→ Instruction: Which lines below contain the word "font"? Copy each of them.

→ Data supplied:
┌──

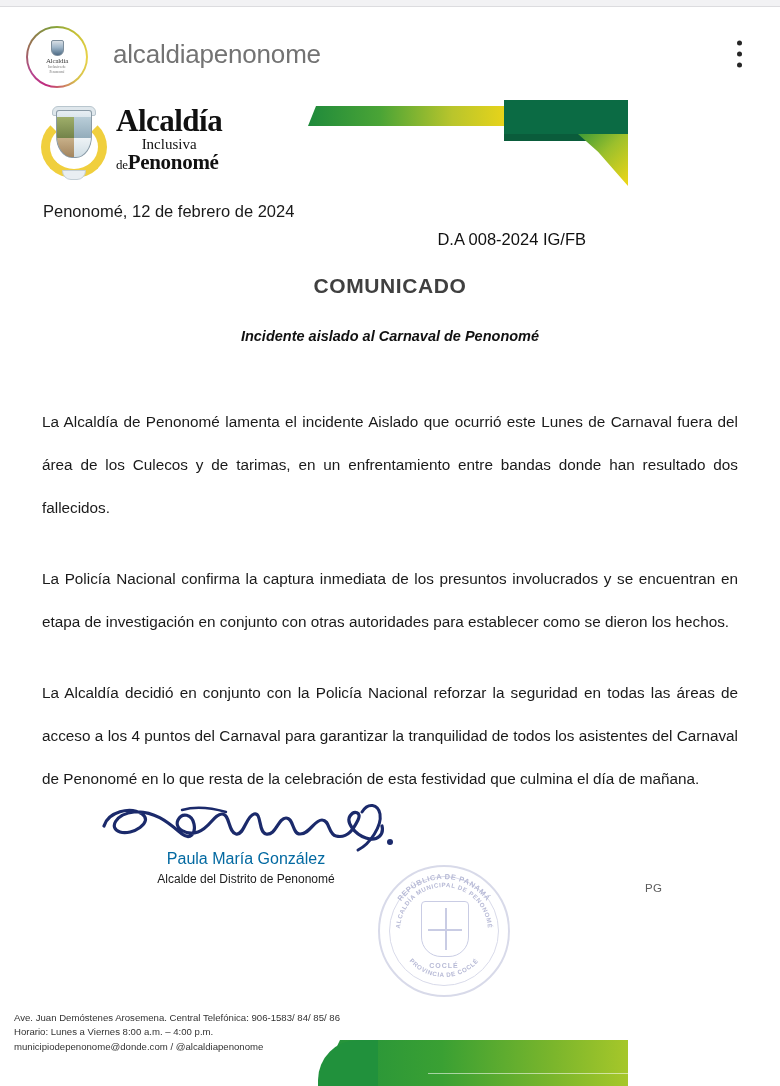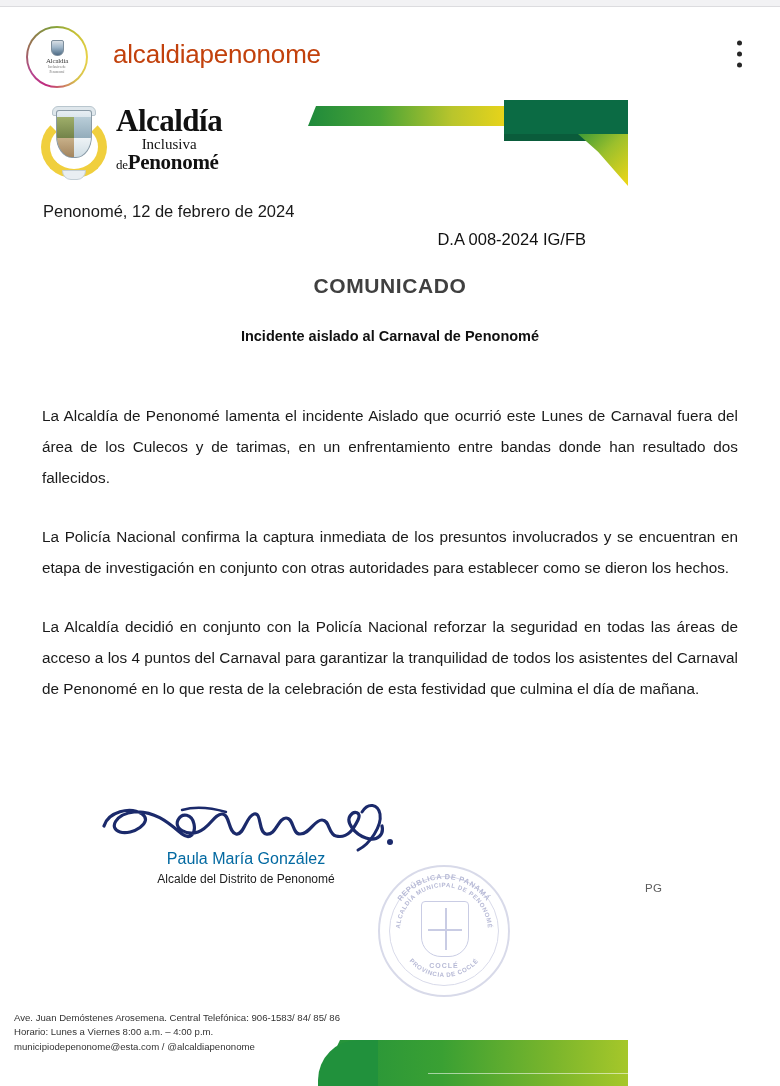--- a/index.html
+++ b/index.html
@@ -87,7 +87,7 @@
     transform: translateY(-50%);
     font-size: 26px;
     font-weight: 400;
-    color: #c2410c;
+    color: #737373;
     letter-spacing: -0.2px;
   }
   .menu-dots {

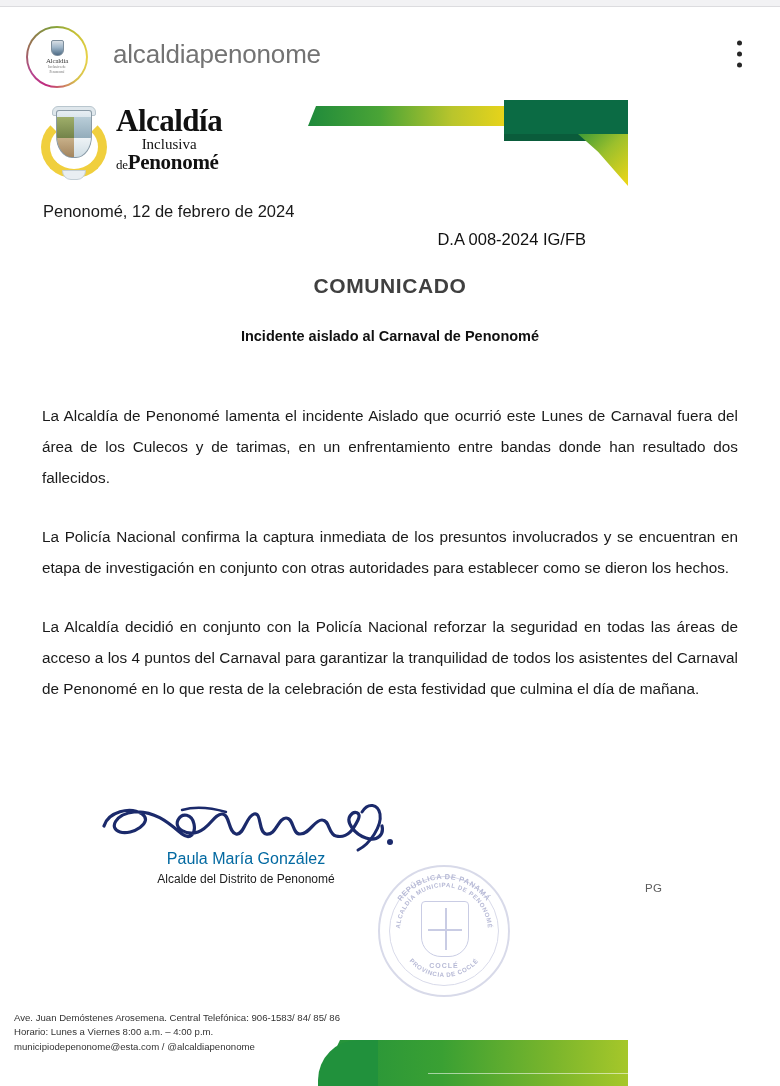--- a/index.html
+++ b/index.html
@@ -272,6 +272,7 @@
     font-size: 14.5px;
     font-weight: 700;
     color: #111;
+    font-style: italic;
   }
 
   

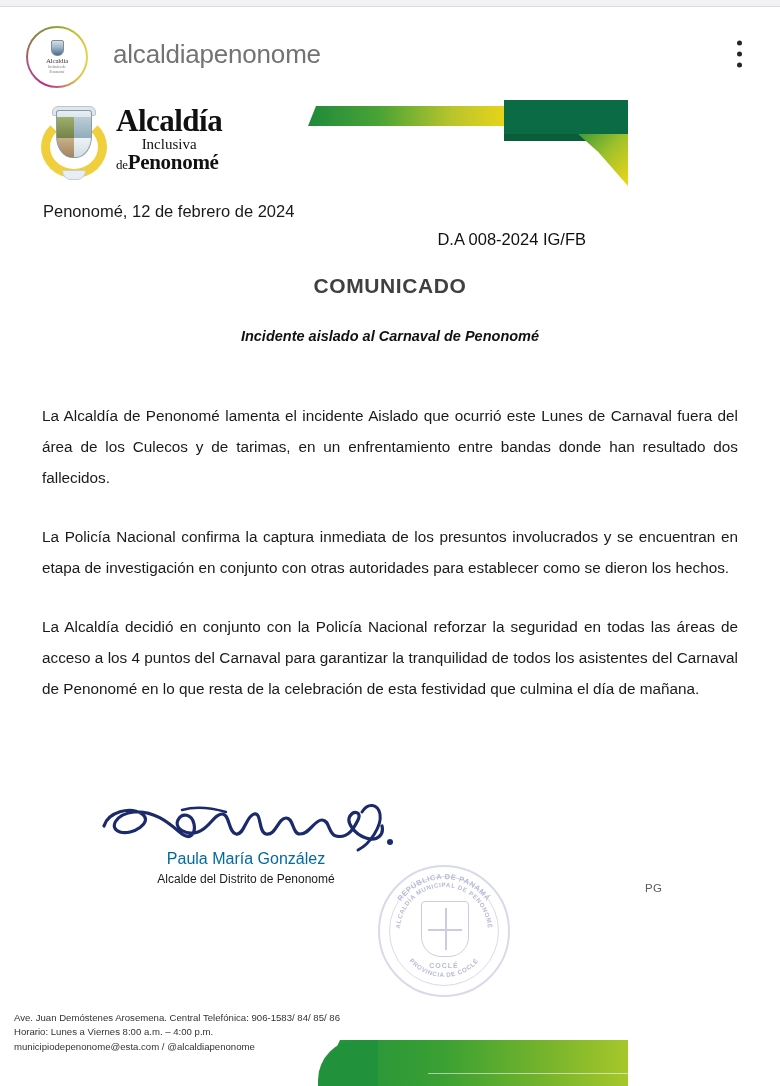--- a/index.html
+++ b/index.html
@@ -284,7 +284,7 @@
   .doc-body p {
     margin: 0 0 28px 0;
     font-size: 15.3px;
-    line-height: 31px;
+    line-height: 43px;
     text-align: justify;
     color: #1a1a1a;
   }

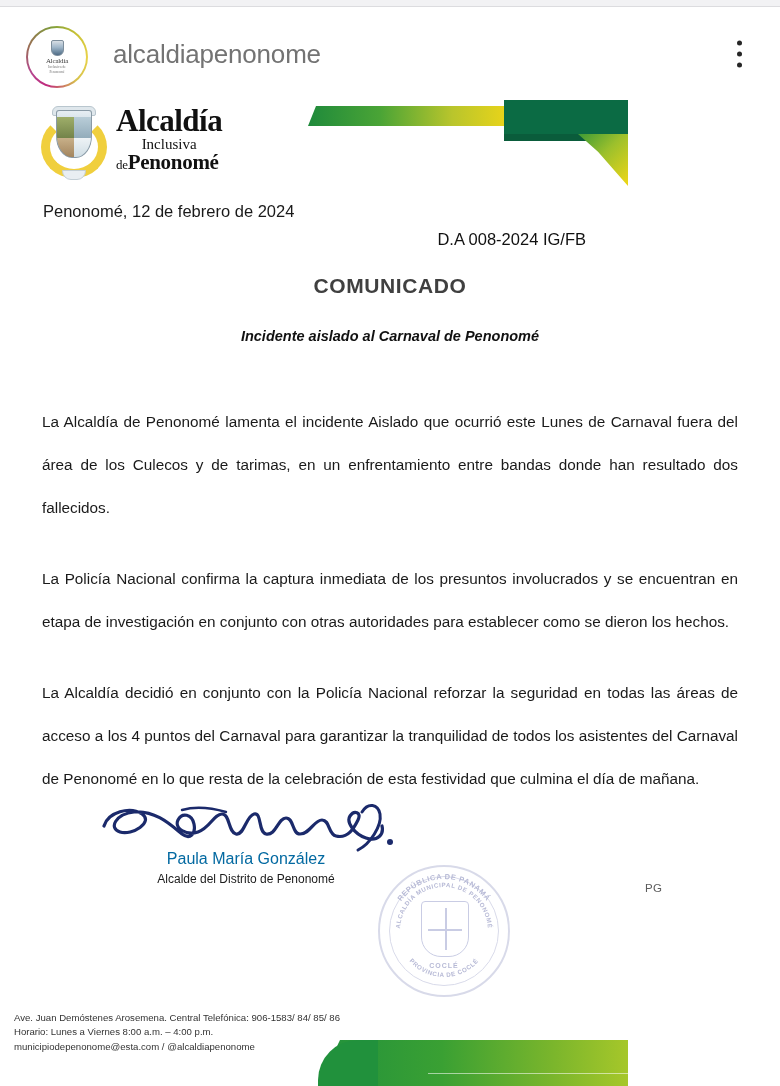--- a/index.html
+++ b/index.html
@@ -524,7 +524,7 @@
   <div class="doc-footer">
     <div>Ave. Juan Demóstenes Arosemena. Central Telefónica: 906-1583/ 84/ 85/ 86</div>
     <div>Horario: Lunes a Viernes 8:00 a.m. – 4:00 p.m.</div>
-    <div>municipiodepenonome@esta.com /  @alcaldiapenonome</div>
+    <div>municipiodepenonome@donde.com /  @alcaldiapenonome</div>
   </div>
 
   <div class="footer-graphic">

└──

→ Your solution:
     font-size: 26px;
     font-weight: 400;
     font-size: 14.5px;
     font-weight: 700;
+    font-style: italic;
     font-size: 15.3px;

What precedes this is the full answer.